A completare l’offerta formativa, G.A.T. propone una Stagione teatrale dedicata, selezionando tra gli spettacoli del cartellone serale una serie di titoli eterogenei che possano stimolare il pubblico degli adolescenti. Alla visione si combinano spesso incontri e laboratori con gli artisti. Nella Stagione 2018/19 si sono prestati a questo “esperimento” Nicola Galli, che ha presentato nella stagione multidisciplinare il suo De Rerum Natura, e I sacchi di Sabbia che, a partire dalla visione di Dialoghi degli dei hanno lavorato sul dispositivo di gioco applicato ai classici.

Infine, ma non ultimi, G.A.T. si giova dei laboratori inseriti nel contesto di Teatro Arcobaleno, il progetto in partnership con Gender Bender Festival, Emilia Romagna Teatro Fondazione, la Baracca/Testoni Ragazzi, ITC Teatro/Teatro dell’Argine, Università di Bologna/Scienze della Formazione, Comune di Bologna, Comune di Casalecchio di Reno, ASC Insieme e Linfa Centro per le famiglie. La rassegna è sostenuta dalla Regione Emilia Romagna, Assessorato alle Pari Opportunità, nell’ambito di contrasto alla discriminazione e alla violenza di genere, con il patrocinio dell’Unicef.
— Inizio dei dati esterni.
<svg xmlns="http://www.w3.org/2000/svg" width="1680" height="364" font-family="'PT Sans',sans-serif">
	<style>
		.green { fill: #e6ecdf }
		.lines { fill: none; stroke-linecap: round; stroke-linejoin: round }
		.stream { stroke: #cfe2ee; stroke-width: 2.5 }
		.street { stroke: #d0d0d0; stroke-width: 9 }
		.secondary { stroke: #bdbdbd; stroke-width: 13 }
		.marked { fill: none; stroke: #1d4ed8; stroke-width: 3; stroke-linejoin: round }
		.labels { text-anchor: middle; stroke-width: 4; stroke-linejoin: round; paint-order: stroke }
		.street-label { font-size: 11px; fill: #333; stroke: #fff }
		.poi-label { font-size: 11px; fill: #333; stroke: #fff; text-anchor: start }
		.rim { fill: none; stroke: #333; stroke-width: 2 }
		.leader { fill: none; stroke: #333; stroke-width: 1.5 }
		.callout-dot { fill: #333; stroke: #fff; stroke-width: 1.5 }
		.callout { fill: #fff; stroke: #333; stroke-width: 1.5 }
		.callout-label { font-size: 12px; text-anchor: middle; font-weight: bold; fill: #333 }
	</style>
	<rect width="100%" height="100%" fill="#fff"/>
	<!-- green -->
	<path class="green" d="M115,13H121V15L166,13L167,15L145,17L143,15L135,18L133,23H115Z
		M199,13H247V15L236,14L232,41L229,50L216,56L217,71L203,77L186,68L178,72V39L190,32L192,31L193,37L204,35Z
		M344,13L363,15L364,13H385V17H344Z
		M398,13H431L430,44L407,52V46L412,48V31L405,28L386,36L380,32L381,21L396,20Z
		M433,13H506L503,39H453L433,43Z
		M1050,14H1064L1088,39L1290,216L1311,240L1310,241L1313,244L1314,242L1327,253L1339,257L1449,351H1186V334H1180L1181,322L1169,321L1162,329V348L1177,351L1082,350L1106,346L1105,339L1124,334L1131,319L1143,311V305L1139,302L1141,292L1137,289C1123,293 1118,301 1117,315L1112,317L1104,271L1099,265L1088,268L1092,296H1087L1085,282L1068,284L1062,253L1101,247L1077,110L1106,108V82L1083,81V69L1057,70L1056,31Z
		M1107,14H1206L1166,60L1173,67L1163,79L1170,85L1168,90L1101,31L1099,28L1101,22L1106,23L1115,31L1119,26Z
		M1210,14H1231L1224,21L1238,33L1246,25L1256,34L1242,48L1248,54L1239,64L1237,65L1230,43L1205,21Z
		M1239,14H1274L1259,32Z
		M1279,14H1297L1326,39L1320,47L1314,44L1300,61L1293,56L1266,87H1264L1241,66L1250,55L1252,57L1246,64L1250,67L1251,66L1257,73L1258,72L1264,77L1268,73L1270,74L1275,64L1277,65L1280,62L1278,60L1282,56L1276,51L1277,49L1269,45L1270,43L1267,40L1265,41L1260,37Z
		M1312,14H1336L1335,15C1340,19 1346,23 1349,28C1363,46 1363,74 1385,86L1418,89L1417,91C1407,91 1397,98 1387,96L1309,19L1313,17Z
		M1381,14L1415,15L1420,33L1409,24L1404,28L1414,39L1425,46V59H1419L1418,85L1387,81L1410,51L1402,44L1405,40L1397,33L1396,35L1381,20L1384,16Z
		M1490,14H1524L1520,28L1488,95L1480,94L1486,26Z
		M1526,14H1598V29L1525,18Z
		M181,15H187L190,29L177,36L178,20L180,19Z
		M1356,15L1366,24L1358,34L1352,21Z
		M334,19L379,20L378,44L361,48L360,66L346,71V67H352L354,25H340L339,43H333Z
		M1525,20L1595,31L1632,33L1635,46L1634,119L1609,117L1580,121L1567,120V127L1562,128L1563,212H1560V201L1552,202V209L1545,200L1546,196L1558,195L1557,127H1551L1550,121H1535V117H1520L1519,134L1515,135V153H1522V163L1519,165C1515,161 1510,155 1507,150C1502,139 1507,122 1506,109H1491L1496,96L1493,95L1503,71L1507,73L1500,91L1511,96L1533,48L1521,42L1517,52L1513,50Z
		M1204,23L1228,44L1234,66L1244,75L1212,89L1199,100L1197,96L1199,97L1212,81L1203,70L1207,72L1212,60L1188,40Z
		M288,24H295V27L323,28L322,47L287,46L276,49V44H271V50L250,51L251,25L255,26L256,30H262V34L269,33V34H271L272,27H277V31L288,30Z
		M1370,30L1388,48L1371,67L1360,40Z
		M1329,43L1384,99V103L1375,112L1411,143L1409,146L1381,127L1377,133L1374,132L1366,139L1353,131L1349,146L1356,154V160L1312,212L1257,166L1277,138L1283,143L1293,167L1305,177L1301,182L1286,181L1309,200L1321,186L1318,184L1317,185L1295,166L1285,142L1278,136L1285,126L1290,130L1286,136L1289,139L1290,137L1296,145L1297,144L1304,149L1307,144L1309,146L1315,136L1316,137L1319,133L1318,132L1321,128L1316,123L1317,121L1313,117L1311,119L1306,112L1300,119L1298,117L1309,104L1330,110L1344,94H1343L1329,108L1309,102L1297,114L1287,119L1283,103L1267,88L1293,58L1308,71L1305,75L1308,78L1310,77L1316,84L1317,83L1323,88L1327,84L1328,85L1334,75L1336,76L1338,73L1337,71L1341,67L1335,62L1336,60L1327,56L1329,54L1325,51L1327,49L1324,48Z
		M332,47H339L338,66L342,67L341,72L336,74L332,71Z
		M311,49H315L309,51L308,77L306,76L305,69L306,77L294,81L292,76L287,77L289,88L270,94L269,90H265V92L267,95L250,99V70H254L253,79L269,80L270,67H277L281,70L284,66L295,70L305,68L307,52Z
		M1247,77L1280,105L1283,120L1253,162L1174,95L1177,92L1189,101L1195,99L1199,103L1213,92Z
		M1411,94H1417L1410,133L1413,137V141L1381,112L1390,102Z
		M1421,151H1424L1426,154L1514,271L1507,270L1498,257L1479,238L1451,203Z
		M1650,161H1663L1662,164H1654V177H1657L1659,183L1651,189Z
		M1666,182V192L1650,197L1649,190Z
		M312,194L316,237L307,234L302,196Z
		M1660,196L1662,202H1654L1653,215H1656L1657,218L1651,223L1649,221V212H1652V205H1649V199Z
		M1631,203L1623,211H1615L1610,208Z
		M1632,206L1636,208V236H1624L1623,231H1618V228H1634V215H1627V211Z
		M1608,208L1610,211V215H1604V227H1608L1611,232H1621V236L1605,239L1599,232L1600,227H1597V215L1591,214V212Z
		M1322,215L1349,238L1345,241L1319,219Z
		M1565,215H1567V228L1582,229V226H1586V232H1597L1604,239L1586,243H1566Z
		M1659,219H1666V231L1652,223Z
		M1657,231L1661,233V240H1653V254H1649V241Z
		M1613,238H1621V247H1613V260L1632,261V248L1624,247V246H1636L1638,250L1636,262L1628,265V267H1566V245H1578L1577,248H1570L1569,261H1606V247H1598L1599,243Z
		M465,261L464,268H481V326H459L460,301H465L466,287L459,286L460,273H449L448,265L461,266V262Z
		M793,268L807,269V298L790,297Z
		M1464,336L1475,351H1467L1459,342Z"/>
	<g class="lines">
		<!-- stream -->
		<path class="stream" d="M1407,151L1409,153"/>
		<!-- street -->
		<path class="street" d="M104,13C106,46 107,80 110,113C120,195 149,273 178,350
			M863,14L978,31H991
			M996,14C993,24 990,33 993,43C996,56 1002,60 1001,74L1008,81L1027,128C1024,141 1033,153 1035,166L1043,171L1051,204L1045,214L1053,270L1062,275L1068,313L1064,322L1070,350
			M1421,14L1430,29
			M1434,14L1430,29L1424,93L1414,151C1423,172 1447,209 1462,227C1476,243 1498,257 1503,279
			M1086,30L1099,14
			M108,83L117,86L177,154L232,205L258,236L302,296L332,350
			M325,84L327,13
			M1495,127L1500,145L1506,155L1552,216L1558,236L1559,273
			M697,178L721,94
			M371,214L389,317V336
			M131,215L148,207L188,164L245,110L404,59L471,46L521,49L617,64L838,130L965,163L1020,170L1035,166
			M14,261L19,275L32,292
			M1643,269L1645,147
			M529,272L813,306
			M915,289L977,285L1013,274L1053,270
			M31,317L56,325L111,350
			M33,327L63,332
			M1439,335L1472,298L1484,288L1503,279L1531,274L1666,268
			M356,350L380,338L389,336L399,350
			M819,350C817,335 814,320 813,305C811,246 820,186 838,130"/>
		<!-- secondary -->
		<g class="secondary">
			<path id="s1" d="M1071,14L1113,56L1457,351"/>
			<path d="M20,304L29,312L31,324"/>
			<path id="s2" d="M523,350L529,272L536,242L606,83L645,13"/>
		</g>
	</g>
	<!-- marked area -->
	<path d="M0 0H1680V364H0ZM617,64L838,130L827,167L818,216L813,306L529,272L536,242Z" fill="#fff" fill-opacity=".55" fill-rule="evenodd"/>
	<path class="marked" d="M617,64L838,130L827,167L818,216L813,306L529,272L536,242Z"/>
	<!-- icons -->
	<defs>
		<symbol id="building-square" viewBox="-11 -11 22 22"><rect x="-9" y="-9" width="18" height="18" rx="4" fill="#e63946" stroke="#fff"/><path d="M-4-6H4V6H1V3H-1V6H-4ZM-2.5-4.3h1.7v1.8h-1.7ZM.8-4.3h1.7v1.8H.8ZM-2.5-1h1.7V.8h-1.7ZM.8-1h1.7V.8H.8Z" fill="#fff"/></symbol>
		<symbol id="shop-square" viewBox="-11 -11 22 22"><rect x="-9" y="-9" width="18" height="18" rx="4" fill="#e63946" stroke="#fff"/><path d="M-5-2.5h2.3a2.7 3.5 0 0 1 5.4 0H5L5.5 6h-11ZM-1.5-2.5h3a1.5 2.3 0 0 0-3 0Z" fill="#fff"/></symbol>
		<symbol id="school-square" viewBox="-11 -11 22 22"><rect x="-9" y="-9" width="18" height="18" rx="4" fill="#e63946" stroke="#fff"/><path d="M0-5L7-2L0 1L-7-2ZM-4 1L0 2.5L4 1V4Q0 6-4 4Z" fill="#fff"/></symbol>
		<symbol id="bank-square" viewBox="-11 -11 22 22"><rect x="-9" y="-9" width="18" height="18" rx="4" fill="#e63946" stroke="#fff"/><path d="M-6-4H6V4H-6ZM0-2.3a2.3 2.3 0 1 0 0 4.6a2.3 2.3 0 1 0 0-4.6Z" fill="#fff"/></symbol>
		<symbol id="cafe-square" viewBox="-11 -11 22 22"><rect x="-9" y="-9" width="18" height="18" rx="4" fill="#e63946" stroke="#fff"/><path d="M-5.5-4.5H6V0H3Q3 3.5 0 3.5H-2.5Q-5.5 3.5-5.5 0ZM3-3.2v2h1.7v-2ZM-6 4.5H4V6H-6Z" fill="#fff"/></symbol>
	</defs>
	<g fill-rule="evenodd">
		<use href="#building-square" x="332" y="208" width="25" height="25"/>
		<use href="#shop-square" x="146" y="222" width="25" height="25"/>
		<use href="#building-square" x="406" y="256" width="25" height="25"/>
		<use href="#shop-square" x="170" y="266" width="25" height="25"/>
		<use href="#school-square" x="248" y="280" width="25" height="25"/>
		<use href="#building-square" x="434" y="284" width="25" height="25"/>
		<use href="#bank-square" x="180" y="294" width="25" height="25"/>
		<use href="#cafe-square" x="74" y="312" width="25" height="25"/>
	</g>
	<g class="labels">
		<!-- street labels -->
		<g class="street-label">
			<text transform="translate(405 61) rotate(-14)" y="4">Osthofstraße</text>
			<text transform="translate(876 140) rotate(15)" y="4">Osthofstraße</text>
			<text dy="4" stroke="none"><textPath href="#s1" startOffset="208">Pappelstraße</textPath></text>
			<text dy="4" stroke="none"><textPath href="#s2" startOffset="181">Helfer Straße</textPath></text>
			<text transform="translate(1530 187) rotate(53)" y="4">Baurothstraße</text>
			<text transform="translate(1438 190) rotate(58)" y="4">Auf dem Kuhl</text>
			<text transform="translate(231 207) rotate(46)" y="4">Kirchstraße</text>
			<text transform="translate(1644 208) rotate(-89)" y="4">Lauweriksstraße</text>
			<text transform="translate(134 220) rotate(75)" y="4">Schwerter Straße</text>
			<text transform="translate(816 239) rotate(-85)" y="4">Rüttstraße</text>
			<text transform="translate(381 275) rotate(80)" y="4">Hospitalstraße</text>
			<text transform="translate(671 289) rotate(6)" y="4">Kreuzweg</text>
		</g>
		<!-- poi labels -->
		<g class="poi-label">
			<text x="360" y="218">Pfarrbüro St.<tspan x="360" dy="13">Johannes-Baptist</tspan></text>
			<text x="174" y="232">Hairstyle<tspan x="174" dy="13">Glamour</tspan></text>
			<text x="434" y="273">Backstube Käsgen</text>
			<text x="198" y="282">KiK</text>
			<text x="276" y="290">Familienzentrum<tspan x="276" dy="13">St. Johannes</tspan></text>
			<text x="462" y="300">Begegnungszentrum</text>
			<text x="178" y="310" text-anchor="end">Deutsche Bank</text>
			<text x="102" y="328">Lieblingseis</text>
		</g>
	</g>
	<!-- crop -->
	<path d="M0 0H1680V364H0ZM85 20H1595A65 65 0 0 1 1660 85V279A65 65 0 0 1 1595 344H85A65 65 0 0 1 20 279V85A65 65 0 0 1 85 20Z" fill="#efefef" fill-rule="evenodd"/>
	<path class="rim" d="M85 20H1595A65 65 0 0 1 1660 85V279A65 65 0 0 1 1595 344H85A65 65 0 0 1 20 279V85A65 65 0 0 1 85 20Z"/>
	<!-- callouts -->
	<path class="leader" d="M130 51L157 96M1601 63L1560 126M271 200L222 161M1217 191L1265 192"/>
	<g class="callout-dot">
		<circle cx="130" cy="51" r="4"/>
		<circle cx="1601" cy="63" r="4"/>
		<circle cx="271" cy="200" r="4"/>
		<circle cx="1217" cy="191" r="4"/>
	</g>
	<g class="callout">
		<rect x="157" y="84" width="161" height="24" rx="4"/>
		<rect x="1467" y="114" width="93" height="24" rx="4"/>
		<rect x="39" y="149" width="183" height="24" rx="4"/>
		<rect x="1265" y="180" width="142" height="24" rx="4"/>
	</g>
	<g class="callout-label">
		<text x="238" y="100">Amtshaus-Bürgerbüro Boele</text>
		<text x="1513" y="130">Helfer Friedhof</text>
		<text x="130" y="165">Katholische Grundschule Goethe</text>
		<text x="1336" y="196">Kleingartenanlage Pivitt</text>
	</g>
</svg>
La Stagione 2018/19 ha dato spazio al laboratorio di Marinella Manicardi La storia del mio corporealizzato intorno allo spettacolo Corpi Impuri, e al laboratorio L’amore conta, inchiesta su affettività, sessualità e differenze etniche realizzata da Alessandro Berti e Gaia Raffiotta con gli adolescenti dell’ITCS Salvemini che si sono prestati  a discutere, riflettere e scrivere. L’esito di questo laboratorio sarà presentato al pubblico il 14 novembre 2019, alle 14,30 nell’ambito di un Piccola assemblea sentimentale aperta a tutti.

In sintesi, Generazioni a teatro definisce un nuovo patto educativo tra scuola e teatro, intorno all’adolescenza vista come luogo di essenziali contraddizioni, di voli e cadute, di presente e futuro. L’adolescenza è una fragilità forte, agisce avventatamente poi si chiude nel silenzio, non è un’età bensì una condizione dello spirito, di chi è pronto a prendere posizione, si nutre di sogni, è pieno di energia. L’adolescenza somiglia al teatro – in cui trova compimento, a cui dona le sue prime volte.